ParquetWriter - Byte[] Impacting File Size Outputs
See original GitHub issueVersion: v3.9.1 -> v 3.7.7 -> v3.5.3 -> 3.3.11 -> 3.1.4 Runtime Version: NET 4.6.2, NET 4.7.2, NET 4.8, and NET6 OS: Windows 10
Expected behavior
One million byte array written to Parquet should be around 1 MB file size + Parquet memory overhead for file structure and schema values. Perhaps smaller with column based compression.
Actual behavior
One million byte array (as per example) written to Parquet is around 9 MB. This is linear across all sizes. 1 GB becomes ~9 GB etc. Same issues with very large strings.
Steps to reproduce the behavior
- Create an array with a large amount of data.
- Create an appropriate DataColumn, Schema, Field, and array of byte[] (byte[][]);
- Create a ParquetWriter, TreatByteArrayAsString = false, CompresionMethod Snappy or None (doesn’t change).
- Create a RowGroup.
- Write the one DataColumn.
- Observe the output file size is vastly larger than expected.
Additional Details
This example is using random bytes and thus will not compress very well.

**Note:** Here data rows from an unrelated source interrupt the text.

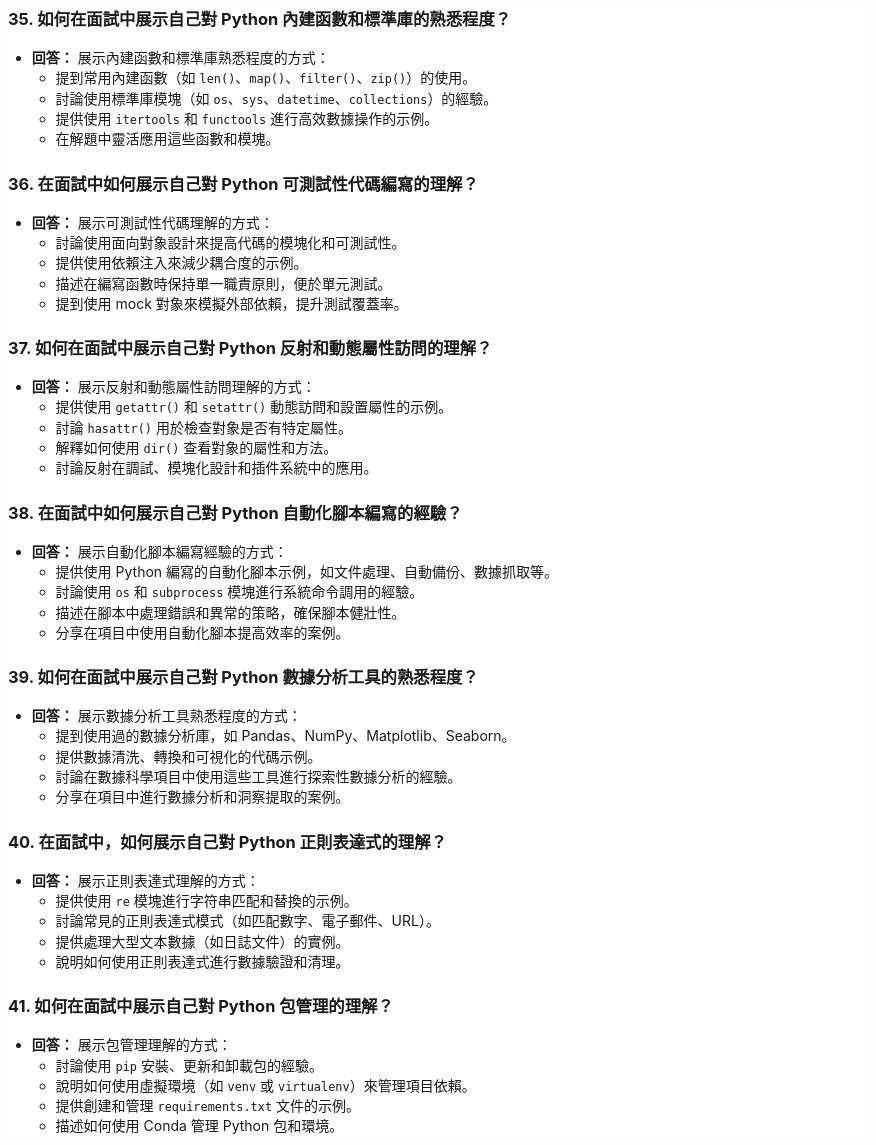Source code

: ### 35. **如何在面試中展示自己對 Python 內建函數和標準庫的熟悉程度？**
   - **回答：** 展示內建函數和標準庫熟悉程度的方式：
     - 提到常用內建函數（如 `len()`、`map()`、`filter()`、`zip()`）的使用。
     - 討論使用標準庫模塊（如 `os`、`sys`、`datetime`、`collections`）的經驗。
     - 提供使用 `itertools` 和 `functools` 進行高效數據操作的示例。
     - 在解題中靈活應用這些函數和模塊。

### 36. **在面試中如何展示自己對 Python 可測試性代碼編寫的理解？**
   - **回答：** 展示可測試性代碼理解的方式：
     - 討論使用面向對象設計來提高代碼的模塊化和可測試性。
     - 提供使用依賴注入來減少耦合度的示例。
     - 描述在編寫函數時保持單一職責原則，便於單元測試。
     - 提到使用 mock 對象來模擬外部依賴，提升測試覆蓋率。

### 37. **如何在面試中展示自己對 Python 反射和動態屬性訪問的理解？**
   - **回答：** 展示反射和動態屬性訪問理解的方式：
     - 提供使用 `getattr()` 和 `setattr()` 動態訪問和設置屬性的示例。
     - 討論 `hasattr()` 用於檢查對象是否有特定屬性。
     - 解釋如何使用 `dir()` 查看對象的屬性和方法。
     - 討論反射在調試、模塊化設計和插件系統中的應用。

### 38. **在面試中如何展示自己對 Python 自動化腳本編寫的經驗？**
   - **回答：** 展示自動化腳本編寫經驗的方式：
     - 提供使用 Python 編寫的自動化腳本示例，如文件處理、自動備份、數據抓取等。
     - 討論使用 `os` 和 `subprocess` 模塊進行系統命令調用的經驗。
     - 描述在腳本中處理錯誤和異常的策略，確保腳本健壯性。
     - 分享在項目中使用自動化腳本提高效率的案例。

### 39. **如何在面試中展示自己對 Python 數據分析工具的熟悉程度？**
   - **回答：** 展示數據分析工具熟悉程度的方式：
     - 提到使用過的數據分析庫，如 Pandas、NumPy、Matplotlib、Seaborn。
     - 提供數據清洗、轉換和可視化的代碼示例。
     - 討論在數據科學項目中使用這些工具進行探索性數據分析的經驗。
     - 分享在項目中進行數據分析和洞察提取的案例。

### 40. **在面試中，如何展示自己對 Python 正則表達式的理解？**
   - **回答：** 展示正則表達式理解的方式：
     - 提供使用 `re` 模塊進行字符串匹配和替換的示例。
     - 討論常見的正則表達式模式（如匹配數字、電子郵件、URL）。
     - 提供處理大型文本數據（如日誌文件）的實例。
     - 說明如何使用正則表達式進行數據驗證和清理。

### 41. **如何在面試中展示自己對 Python 包管理的理解？**
   - **回答：** 展示包管理理解的方式：
     - 討論使用 `pip` 安裝、更新和卸載包的經驗。
     - 說明如何使用虛擬環境（如 `venv` 或 `virtualenv`）來管理項目依賴。
     - 提供創建和管理 `requirements.txt` 文件的示例。
     - 描述如何使用 Conda 管理 Python 包和環境。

I have included just a raw base64 conversion which shows around 33% increase over 1 MB but that’s due to base64 string encoding.
As before with my last issue (if this is a real issue and not just my Parquet ignorance) happy to help out but would love a point in the right direction. My gut feeling is that a buffer length is being written, not the actual content length in the buffer.
Code
public static async Task ParquetNet_FileSizeIssue_Reproducible_Async()
{
var testStringFile = @".\test\test.txt";
var testParquetFile = @".\test\test-000.parquet";
if (!Directory.Exists("test"))
{ Directory.CreateDirectory("test"); }
if (!File.Exists(testParquetFile))
{ File.Delete(testParquetFile); }
if (!File.Exists(testStringFile))
{ File.Delete(testStringFile); }
var oneMillionBytes = 1 * 1024 * 1024;
var rand = new Random();
var data = new byte[1][];
data[0] = new byte[oneMillionBytes];
rand.NextBytes(data[0]);
var field = new DataField("Data", DataType.ByteArray, hasNulls: true);
var schema = new Schema(field);
var dataColumn = new DataColumn(field, data);
using var fileStream1 = File.Open(testParquetFile, FileMode.OpenOrCreate);
using var parquetWriter = new ParquetWriter(schema, fileStream1, formatOptions: new ParquetOptions { TreatByteArrayAsString = false, TreatBigIntegersAsDates = false })
{
CompressionMethod = CompressionMethod.Snappy,
};
using var rowGroupWriter = parquetWriter.CreateRowGroup();
rowGroupWriter.WriteColumn(dataColumn);
using var fileStream2 = File.Open(testStringFile, FileMode.OpenOrCreate);
using var streamWriter = new StreamWriter(fileStream2);
await streamWriter.WriteLineAsync(Convert.ToBase64String(data[0]));
}
Issue Analytics
- State:
- Created 2 years ago
- Comments:9 (9 by maintainers)
dictionary encoding is fully supported now. Feel free to reopen if any issues.
Btw thank you for detailed investigations, this is awesome.
The other thing - parquet.net does not detect repeated strings at the moment (Dictionary Encoding) but this will come at some point too. Calculating distinct values is extremely CPU and memory expensive on large arrays.